Question from a frontend dev: Why can't the compiler apply these tricks automatically? Are there assumptions they're making that don't necessarily hold?
Clang and GCC can do some amazing optimizations. However, these types of tricks often come into play as a result of clever data representation, i.e., instead of representing data as a bunch of objects in an array, you’ve figured out how to represent it, or a subset, in some cleverly packed bits and/or ints (and then can reap the benefit of these tricks).
It’s trivial for a compiler to see (x / 2) and substitute (x >> 1) but it is much harder for a compiler to go from seeing that you have a bunch of Foo objects and realizing that they could be better represented as clever bit vectors.
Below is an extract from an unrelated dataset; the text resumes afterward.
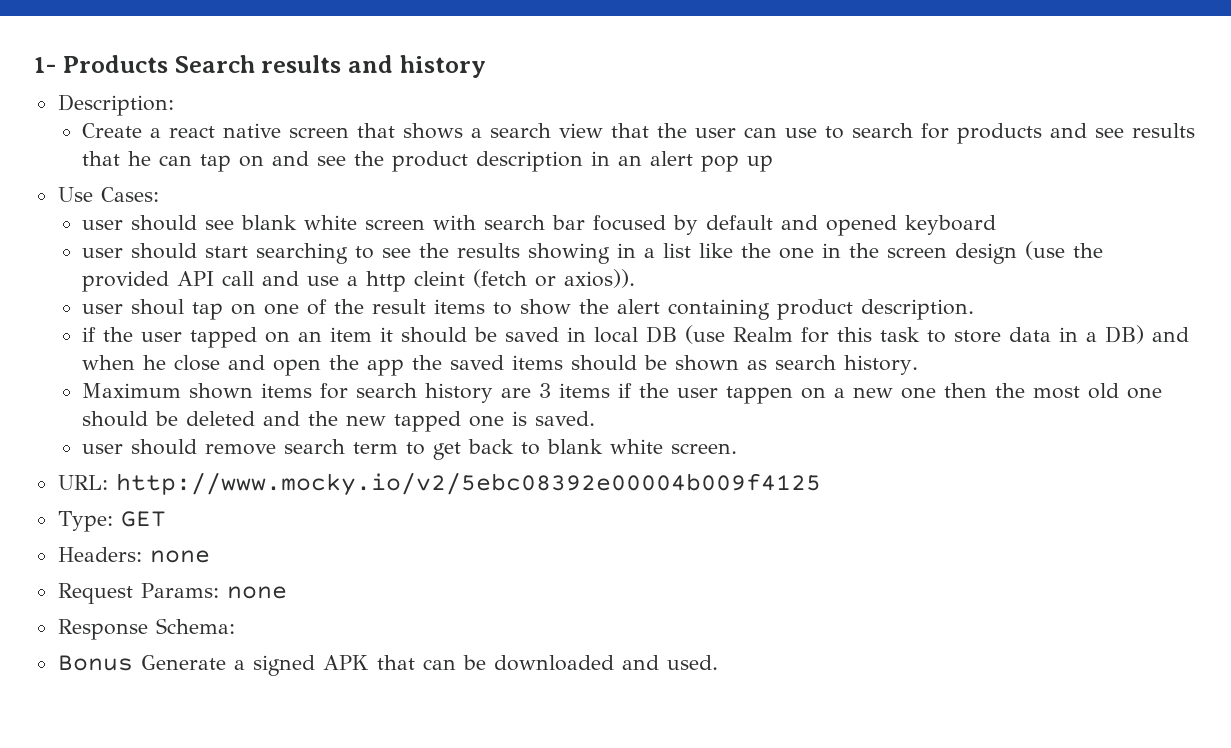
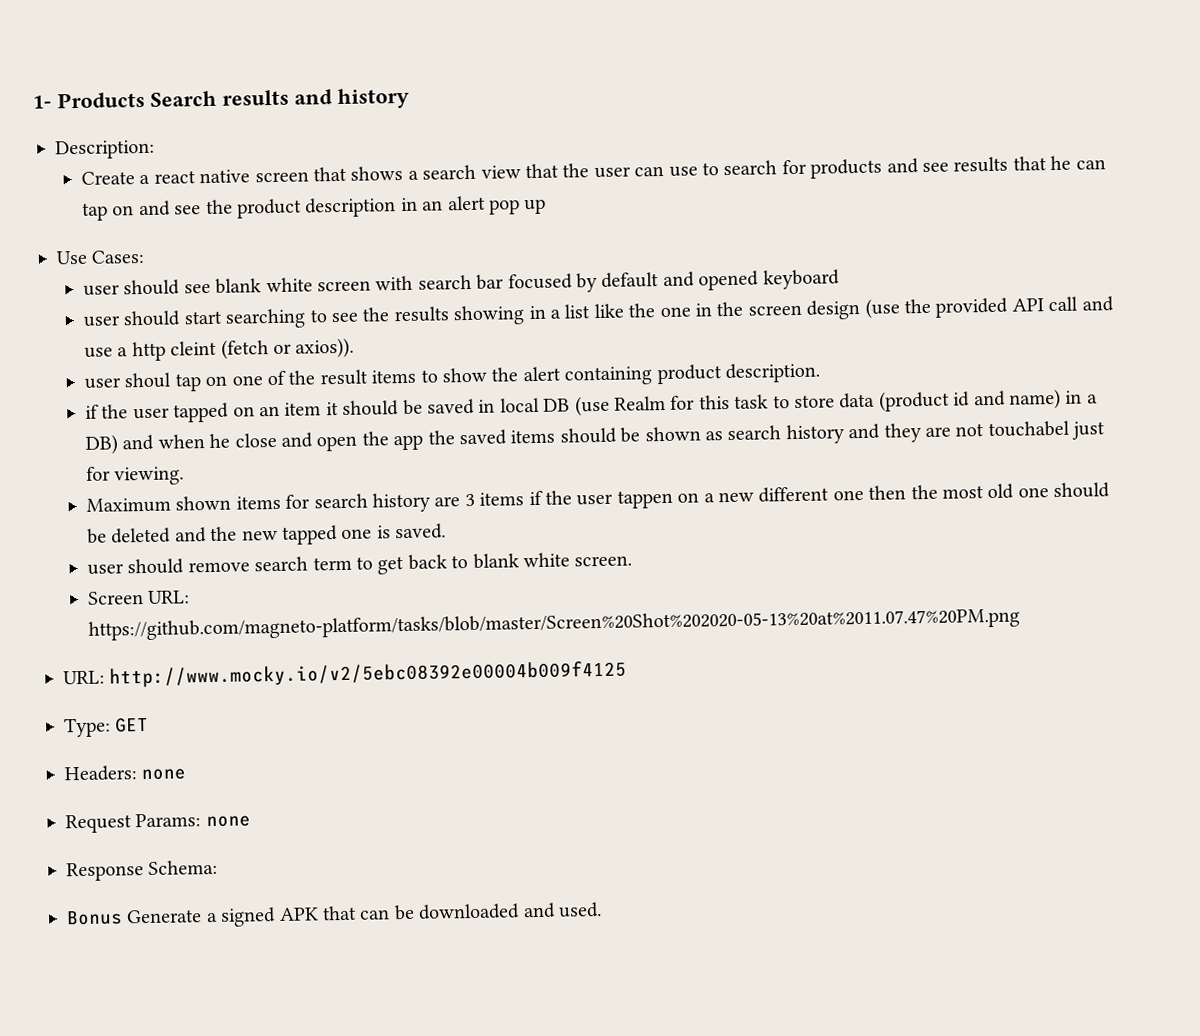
(1052, 334) none -> [878,388,1061,412] (product id and name)
[844,355,919,375] history. -> [785,420,1106,445] [85,466,185,486] history and they are not touchabel just for viewing.
(894, 392) none -> [758,486,830,503] different
(738, 448) none -> [87,590,191,605] [87,607,1020,641] // Screen URL: https://github.com/magneto-platform/tasks/blob/master/Screen%20Shot%202020-05-13%20at%2011.07.47%20PM.png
Yes, this library is of uneven quality, and would benefit from a few hours of focused attention from a specialist. E.g. the various HighestBit functions below what you've called out also look inefficient relative to something using one of the builtin_clz intrinsics, even though there's an earlier use of builtin_clz...
I think a lot of times the way a header like this comes into being is that someone has a narrow need for an operation that is deemed reusable and abstract. The 64 bit version of a 32 bit bit utility doesn't have a need at the time. Then somebody comes in later trying to fill out more stuff.
On many platforms a shift by more than 31 bits often did nothing, despite it should do something. Intel, for example, masked the count at 5 bits, breaking a lot of 64 bit compiler hacks.
There is also the issue of cache and speed - expanding to full size would have different footprints, so perhaps they tested that too.
This is likely a result to work around those problems.